On December 15, 2016, Çukurova University reportedly terminated its contract with Mehmet Fatih Traş in apparent retaliation for his endorsement of a petition calling on the Turkish government to end its crackdowns targeting Kurdish rebels in the southeastern part of the country.
Following the publication of the petition (known as the “Peace Petition”) in January 2016, Turkish state and higher education authorities began taking sweeping actions against its signatories. All 1,128 signatories were immediately placed under investigation, with many later suffering professional retaliation, detentions, arrests, prosecutions, travel restrictions, and other threats in connection with their endorsement of the Peace Petition.
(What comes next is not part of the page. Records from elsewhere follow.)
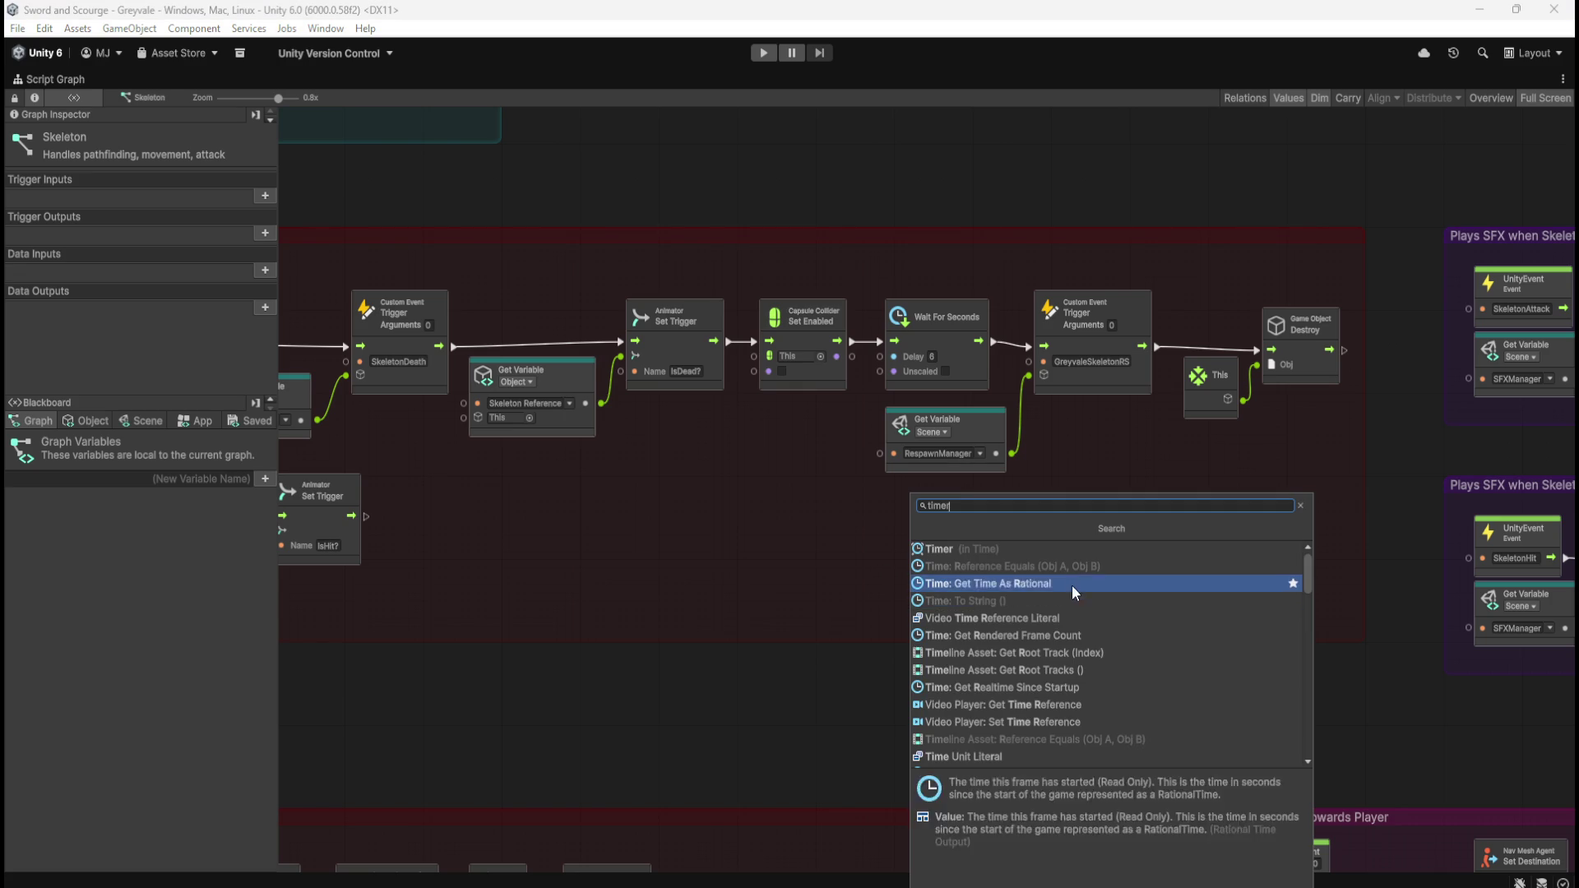
left_click(1071, 596)
mouse_move(996, 567)
left_mouse_down()
mouse_move(906, 516)
mouse_move(799, 494)
left_mouse_up()
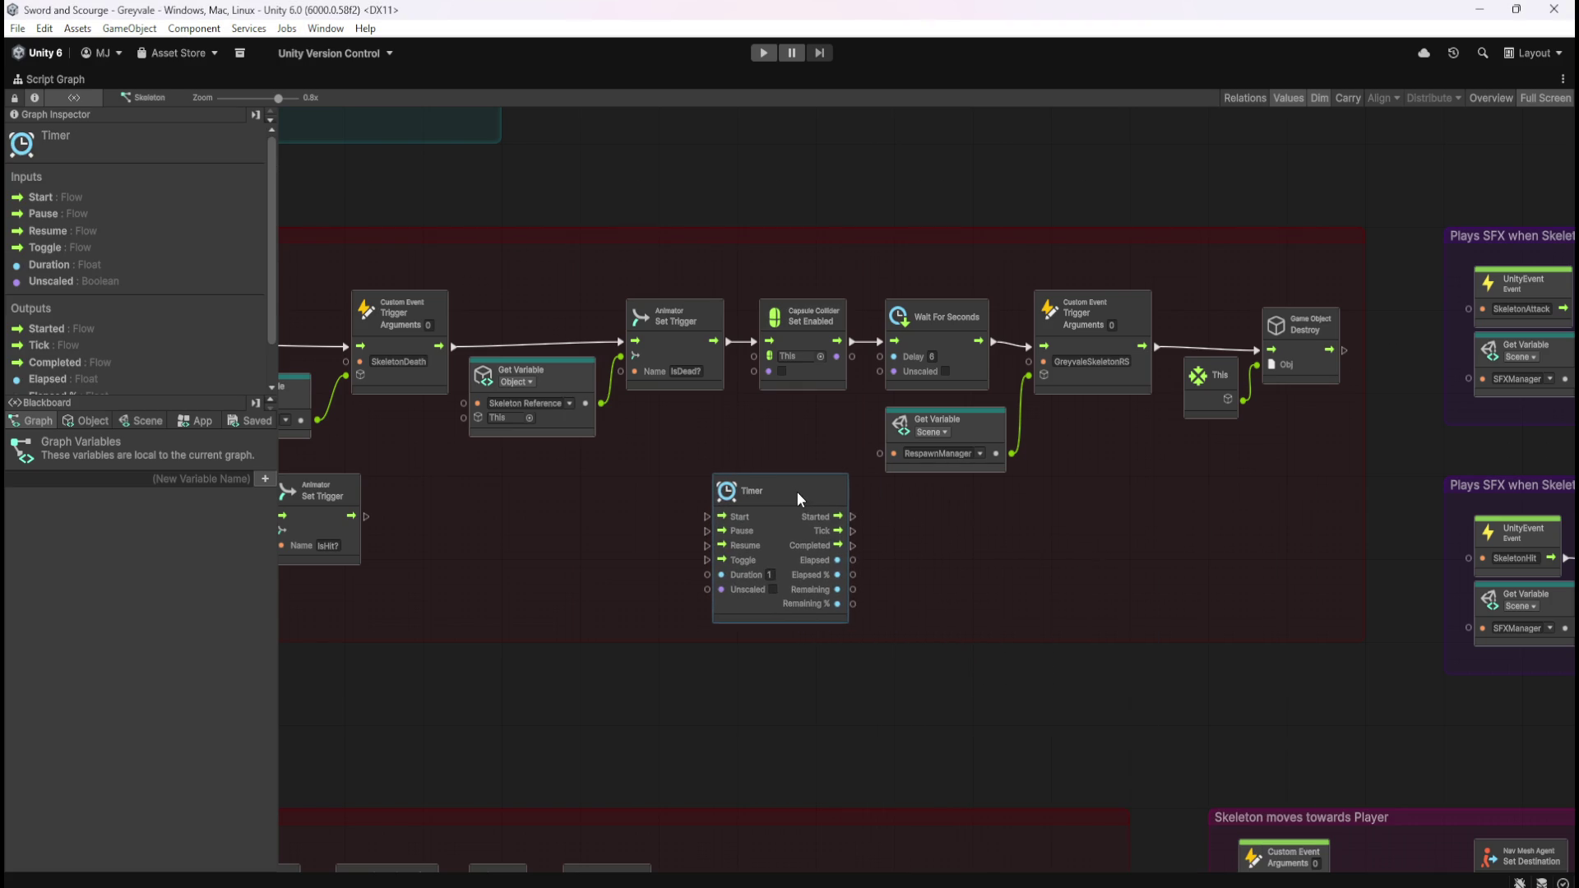
type("6")
left_click(983, 559)
left_click_drag(975, 549, 1064, 555)
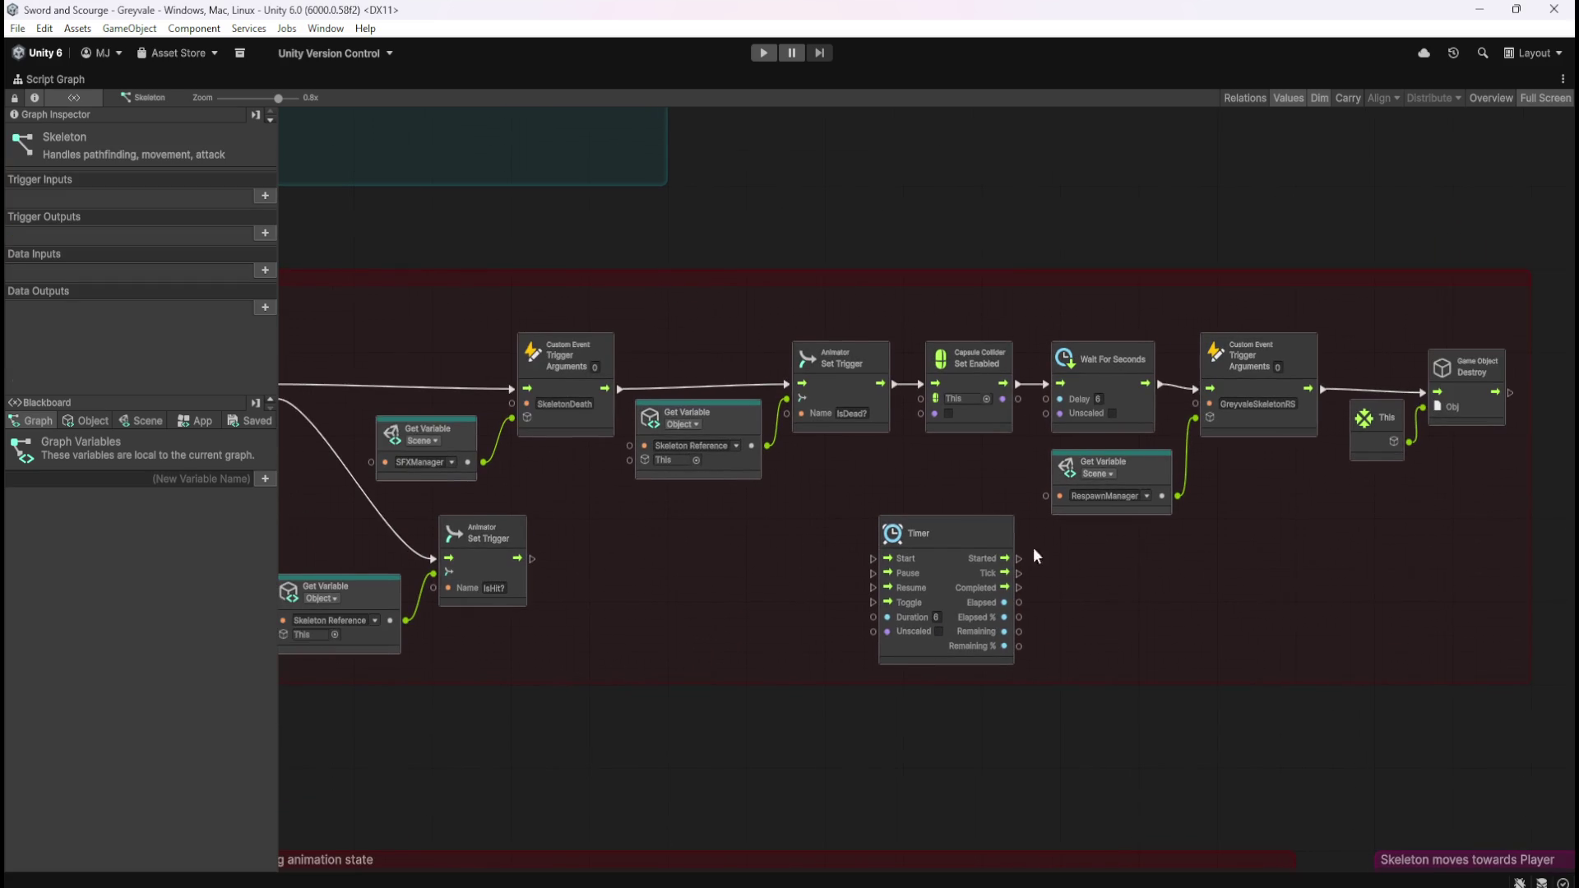
- Wire Set Enabled into the Timer's Start and Completed into the GreyvaleSkeletonRS trigger
mouse_move(872, 560)
left_mouse_down()
mouse_move(1044, 408)
mouse_move(1020, 388)
left_mouse_up()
On June 23, 2017, Mr. Traş defended his dissertation in econometrics at Çukurova University, where he was both a doctoral student and a research assistant. Immediately after receiving his doctorate, the university declined to renew Traş’ research assistantship contract for unknown reasons; however, he was engaged to teach some courses during the fall 2016 semester.
On December 10, 2016, after a Kurdish group launched a suicide attack in a stadium outside Istanbul, a professor at the university accused Mr. Traş of being a terrorist, apparently citing his endorsement of the Peace Petition and his alleged affiliation with the Peoples’ Democratic Party (HDP), a pro-Kurdish opposition party. Shortly after these accusations spread, Çukurova University dismissed him from all teaching positions without providing him an opportunity to appeal.
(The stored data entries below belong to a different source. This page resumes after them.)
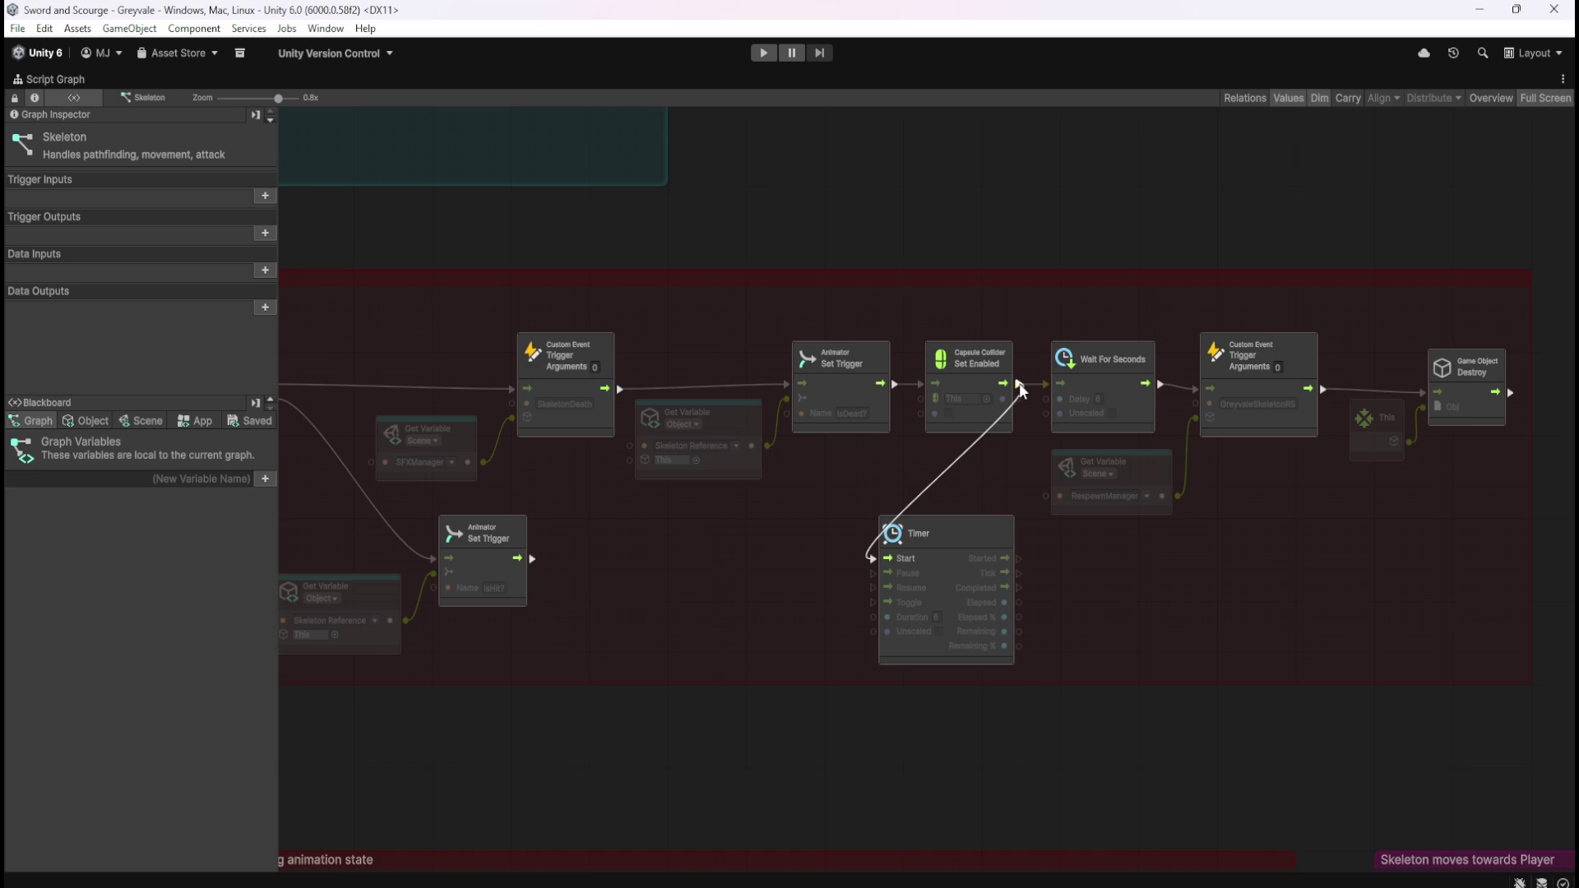
left_click_drag(1020, 388, 1020, 385)
mouse_move(1019, 588)
left_mouse_down()
mouse_move(1162, 397)
mouse_move(1196, 388)
left_mouse_up()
Mr. Traş attempted to find a position at other universities after his dismissal from Çukurova University. He was almost hired twice, by Mardin Artuklu University and Istanbul Aydin University. Both universities rescinded their offers at the last minute, with Istanbul Adyin University citing reasons “independent of the will of the university.” Mr. Traş committed suicide on February 25, 2017.
Scholars at Risk offers condolences to Mr. Traş’ family for their loss and express concern over the dismissal of a scholar in apparent retaliation for the nonviolent exercise of the rights to freedom of expression, freedom of association, and academic freedom, conduct that is expressly protected under international human rights instruments including the Universal Declaration of Human Rights and the International Covenant on Civil and Political Rights, to which Turkey is a party. State and university authorities have an obligation to comply with internationally recognized standards of academic freedom, freedom of expression, and freedom of association.